:: EXERCISE DETAILS ::
Write out every line of the items below, keeping each word, number and mark unchanged.
* * * * *
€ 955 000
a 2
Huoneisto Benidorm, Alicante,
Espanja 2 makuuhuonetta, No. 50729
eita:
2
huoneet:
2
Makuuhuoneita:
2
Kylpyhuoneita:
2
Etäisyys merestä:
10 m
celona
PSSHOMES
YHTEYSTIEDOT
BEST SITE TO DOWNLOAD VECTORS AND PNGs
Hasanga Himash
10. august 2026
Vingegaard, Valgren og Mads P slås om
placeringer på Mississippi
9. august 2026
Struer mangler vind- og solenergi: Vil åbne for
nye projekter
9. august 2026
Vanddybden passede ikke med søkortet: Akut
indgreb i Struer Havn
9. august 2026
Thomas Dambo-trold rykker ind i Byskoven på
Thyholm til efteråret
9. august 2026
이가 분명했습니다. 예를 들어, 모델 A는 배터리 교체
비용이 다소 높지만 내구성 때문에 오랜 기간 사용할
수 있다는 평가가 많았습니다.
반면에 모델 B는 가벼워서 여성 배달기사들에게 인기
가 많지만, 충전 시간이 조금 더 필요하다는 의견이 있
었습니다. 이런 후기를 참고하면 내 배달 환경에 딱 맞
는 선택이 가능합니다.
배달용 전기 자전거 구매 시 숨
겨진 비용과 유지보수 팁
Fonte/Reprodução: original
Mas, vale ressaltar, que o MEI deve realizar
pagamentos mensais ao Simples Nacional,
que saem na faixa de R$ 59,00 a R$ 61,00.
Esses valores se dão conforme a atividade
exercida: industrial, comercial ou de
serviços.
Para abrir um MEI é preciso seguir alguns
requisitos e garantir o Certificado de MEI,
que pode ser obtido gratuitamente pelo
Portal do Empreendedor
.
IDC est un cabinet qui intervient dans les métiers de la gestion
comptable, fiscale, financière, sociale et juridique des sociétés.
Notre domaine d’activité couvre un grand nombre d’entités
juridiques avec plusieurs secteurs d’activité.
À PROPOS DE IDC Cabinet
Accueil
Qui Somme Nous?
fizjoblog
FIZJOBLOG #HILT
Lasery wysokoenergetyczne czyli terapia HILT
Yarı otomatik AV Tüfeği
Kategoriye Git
* * * * *
:: EXERCISE SOLUTION ::
€ 955 000
a 2
Huoneisto Benidorm, Alicante,
Espanja 2 makuuhuonetta, No. 50729
eita:
2
huoneet:
2
Makuuhuoneita:
2
Kylpyhuoneita:
2
Etäisyys merestä:
10 m
celona
PSSHOMES
YHTEYSTIEDOT
BEST SITE TO DOWNLOAD VECTORS AND PNGs
Hasanga Himash
10. august 2026
Vingegaard, Valgren og Mads P slås om
placeringer på Mississippi
9. august 2026
Struer mangler vind- og solenergi: Vil åbne for
nye projekter
9. august 2026
Vanddybden passede ikke med søkortet: Akut
indgreb i Struer Havn
9. august 2026
Thomas Dambo-trold rykker ind i Byskoven på
Thyholm til efteråret
9. august 2026
이가 분명했습니다. 예를 들어, 모델 A는 배터리 교체
비용이 다소 높지만 내구성 때문에 오랜 기간 사용할
수 있다는 평가가 많았습니다.
반면에 모델 B는 가벼워서 여성 배달기사들에게 인기
가 많지만, 충전 시간이 조금 더 필요하다는 의견이 있
었습니다. 이런 후기를 참고하면 내 배달 환경에 딱 맞
는 선택이 가능합니다.
배달용 전기 자전거 구매 시 숨
겨진 비용과 유지보수 팁
Fonte/Reprodução: original
Mas, vale ressaltar, que o MEI deve realizar
pagamentos mensais ao Simples Nacional,
que saem na faixa de R$ 59,00 a R$ 61,00.
Esses valores se dão conforme a atividade
exercida: industrial, comercial ou de
serviços.
Para abrir um MEI é preciso seguir alguns
requisitos e garantir o Certificado de MEI,
que pode ser obtido gratuitamente pelo
Portal do Empreendedor
.
IDC est un cabinet qui intervient dans les métiers de la gestion
comptable, fiscale, financière, sociale et juridique des sociétés.
Notre domaine d’activité couvre un grand nombre d’entités
juridiques avec plusieurs secteurs d’activité.
À PROPOS DE IDC Cabinet
Accueil
Qui Somme Nous?
fizjoblog
FIZJOBLOG #HILT
Lasery wysokoenergetyczne czyli terapia HILT
Yarı otomatik AV Tüfeği
Kategoriye Git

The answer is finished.